Ces nuances infinitésimales qui tissent le bonheur quotidien et qui sont la fleur la plus exquise de la tendresse et de l’amour.
Par Maurice Zundel. Tiré de « Ton visage, ma lumière » – Lausanne 1959 et 1963.
Si la nuance est l’âme de la musique, s’il n’y a pas d’art sans nuance, il n’y a pas non plus de vertu sans nuance, et la nuance est précisément le constitutif essentiel de toute vertu! […]
C’est dans ce respect de la nuance que le bonheur est contenu tout entier. […]

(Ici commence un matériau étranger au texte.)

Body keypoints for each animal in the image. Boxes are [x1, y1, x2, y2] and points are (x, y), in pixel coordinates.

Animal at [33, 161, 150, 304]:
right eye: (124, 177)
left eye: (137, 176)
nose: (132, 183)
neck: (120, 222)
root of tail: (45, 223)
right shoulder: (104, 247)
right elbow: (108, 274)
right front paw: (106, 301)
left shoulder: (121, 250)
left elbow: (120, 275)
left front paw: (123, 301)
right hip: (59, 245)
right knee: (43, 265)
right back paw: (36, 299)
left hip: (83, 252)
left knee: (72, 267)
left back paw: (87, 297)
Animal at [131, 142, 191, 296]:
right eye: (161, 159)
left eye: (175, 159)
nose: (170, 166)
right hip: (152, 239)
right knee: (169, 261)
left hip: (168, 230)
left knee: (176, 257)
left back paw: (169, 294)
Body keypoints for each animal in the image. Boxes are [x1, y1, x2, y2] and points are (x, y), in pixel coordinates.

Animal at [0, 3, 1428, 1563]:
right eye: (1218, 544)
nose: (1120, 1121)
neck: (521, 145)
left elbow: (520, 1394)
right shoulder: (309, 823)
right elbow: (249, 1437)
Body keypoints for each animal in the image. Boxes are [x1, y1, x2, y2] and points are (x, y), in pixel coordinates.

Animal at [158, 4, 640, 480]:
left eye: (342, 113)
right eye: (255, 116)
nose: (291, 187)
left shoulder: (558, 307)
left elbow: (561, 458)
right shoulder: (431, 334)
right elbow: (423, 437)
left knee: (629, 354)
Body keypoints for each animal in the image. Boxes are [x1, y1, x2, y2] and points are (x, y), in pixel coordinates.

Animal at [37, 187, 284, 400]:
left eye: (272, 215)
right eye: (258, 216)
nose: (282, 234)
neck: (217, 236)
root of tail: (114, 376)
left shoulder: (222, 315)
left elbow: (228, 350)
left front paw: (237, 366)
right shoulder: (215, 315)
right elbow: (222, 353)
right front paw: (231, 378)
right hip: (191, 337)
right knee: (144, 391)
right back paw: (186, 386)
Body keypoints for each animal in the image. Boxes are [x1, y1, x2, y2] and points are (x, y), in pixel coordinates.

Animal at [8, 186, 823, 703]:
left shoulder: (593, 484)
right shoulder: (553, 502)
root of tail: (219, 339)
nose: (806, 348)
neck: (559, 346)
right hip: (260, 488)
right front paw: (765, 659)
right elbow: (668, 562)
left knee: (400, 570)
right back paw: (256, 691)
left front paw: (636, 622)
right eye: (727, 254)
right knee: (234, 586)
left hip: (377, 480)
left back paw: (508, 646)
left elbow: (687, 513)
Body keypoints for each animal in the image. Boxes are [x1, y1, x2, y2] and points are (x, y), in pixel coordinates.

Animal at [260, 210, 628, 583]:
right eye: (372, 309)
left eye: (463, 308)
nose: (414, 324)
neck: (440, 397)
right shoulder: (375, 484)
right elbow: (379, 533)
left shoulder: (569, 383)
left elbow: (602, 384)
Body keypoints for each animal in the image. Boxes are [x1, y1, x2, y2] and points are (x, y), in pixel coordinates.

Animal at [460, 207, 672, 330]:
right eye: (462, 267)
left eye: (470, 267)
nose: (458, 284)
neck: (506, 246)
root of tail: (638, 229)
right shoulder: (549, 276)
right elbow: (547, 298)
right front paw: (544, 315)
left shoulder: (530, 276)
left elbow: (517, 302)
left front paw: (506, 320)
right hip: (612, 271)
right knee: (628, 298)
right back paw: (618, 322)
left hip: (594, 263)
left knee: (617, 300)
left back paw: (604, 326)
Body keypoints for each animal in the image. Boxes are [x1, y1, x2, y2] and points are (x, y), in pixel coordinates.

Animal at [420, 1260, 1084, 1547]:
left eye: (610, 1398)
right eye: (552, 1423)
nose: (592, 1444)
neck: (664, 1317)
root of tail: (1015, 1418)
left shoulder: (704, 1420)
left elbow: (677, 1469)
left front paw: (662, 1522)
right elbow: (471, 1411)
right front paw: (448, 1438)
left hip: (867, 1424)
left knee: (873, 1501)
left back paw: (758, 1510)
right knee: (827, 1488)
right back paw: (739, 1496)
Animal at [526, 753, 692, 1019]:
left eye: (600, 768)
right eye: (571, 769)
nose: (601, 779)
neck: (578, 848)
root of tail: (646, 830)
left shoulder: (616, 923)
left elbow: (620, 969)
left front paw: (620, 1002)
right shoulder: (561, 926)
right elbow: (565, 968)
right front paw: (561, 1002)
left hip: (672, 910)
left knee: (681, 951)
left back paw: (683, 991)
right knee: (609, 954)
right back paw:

Le refus de sentir le désir de l’autre, de deviner sa souffrance, de baisser les yeux devant sa faute ou sa confusion! Un mot ironique qui stérilise un bon mouvement qui commençait à naître. Il n’en faut pas davantage pour empoisonner l’existence et détruire parfois radicalement le bonheur. […]
Ces petites nuances, cette guerre de coups d’épingle, cette inattention volontaire à une souffrance à côté de soi-même, ce refus de prévenir une douleur, de tenir compte de la pensée et de l’opinion de ceux avec lesquels on vit, c’est cela qui est grave! Parce que c’est cela, justement, qui grignote la vie, et qui peu à peu engendre le désespoir, puisque forcés de cohabiter et d’être ensemble on n’a plus rien à se donner, on ne croit même plus que l’on a quelque chose à découvrir dans l’autre, avec lequel on est lié pour la vie. […]
Ces nuances infinitésimales qui tissent le bonheur quotidien et qui sont la fleur la plus exquise de la tendresse et de l’amour. […]
Oscar Wilde, le grand poète, nous a raconté, dans De profundis, comment il dut son salut, son salut éternel : il le dut à ce seul fait que le jour de sa condamnation, le jour où son déshonneur devint public, où toute l’Angleterre pénétra dans sa vie privée, où sa femme s’enfuit avec ses enfants en changeant de nom, en laissant ignorer à ses enfants, encore petits, qu’ils étaient ses fils, il n’a dû son salut qu’à ce seul fait qu’un de ses amis, un seul, lui demeura fidèle et, après la sentence infamante qui le frappait, vint le saluer en s’inclinant respectueusement devant lui.
Ce n’était rien, mais c’était tout. C’était lui faire signe qu’il n’était pas définitivement condamné; que l’avenir restait ouvert, qu’il y avait encore en lui quelque chose qui méritait un respect infini, et qu’il suffisait qu’il découvrit au fond de lui-même ce trésor caché en lui, pour que tout recommençât et qu’il recouvrât sa dignité première!
Et en effet, c’est ce souvenir qui, en prison, fut sa lumière et qui lui fit découvrir un jour l’immensité de son âme. Et cette découverte fut d’une telle importance qu’il finit par bénir le jour où la société l’avait envoyé en prison, parce que c’est ce jour-là qu’il était sorti de la prison de lui-même, et qu’il avait fait cette rencontre adorable avec la Présence qui l’attendait au plus intime de son cœur.
Il avait suffi de ce geste, de cette nuance du respect et de l’amitié pour lui ouvrir toutes les portes de l’espérance et de l’avenir.
Et si nous voulons justement entrer dans l’appel de ce temps pascal, si nous voulons comprendre les souffrances de notre Seigneur, il faut mettre dans ces souffrances tous ces bonheurs saccagés, toutes ces âmes piétinées parce qu’on a méconnu leur grandeur, parce qu’on a refusé de leur donner cette atmosphère où l’esprit respire, parce qu’on a négligé de solliciter le meilleur dont ils étaient capables, on les a obligés à étouffer les plus beaux mouvements de leur générosité.
Et puisqu’il ne s’agit pas de nous lamenter sur le passé, mais d’envisager l’aujourd’hui et l’avenir, c’est de cela qu’il faut nous pénétrer aujourd’hui. Si nous voulons être les disciples de l’Évangile qui est la Bonne Nouvelle, si nous voulons être des donneurs de joie, il faut de la musique avant toute chose, et pour que la vie devienne musique, cette nuance nous saurons la mettre partout.
C’est par-là que se constituera une permanente révélation de la Présence divine, car, de Dieu on n’en peut jamais parler sans l’abîmer, à moins justement de tisser dans la vie quotidienne cette trame d’un bonheur tout entier fait de nuances, dans le respect des autres, dans la domination de son impatience, dans la prévenance accordée aux moindres détails de la vie, pour que personne ne soit blessé, et que la vie fleurisse.
De la nuance dans les moindres choses, c’est toute la vie spirituelle.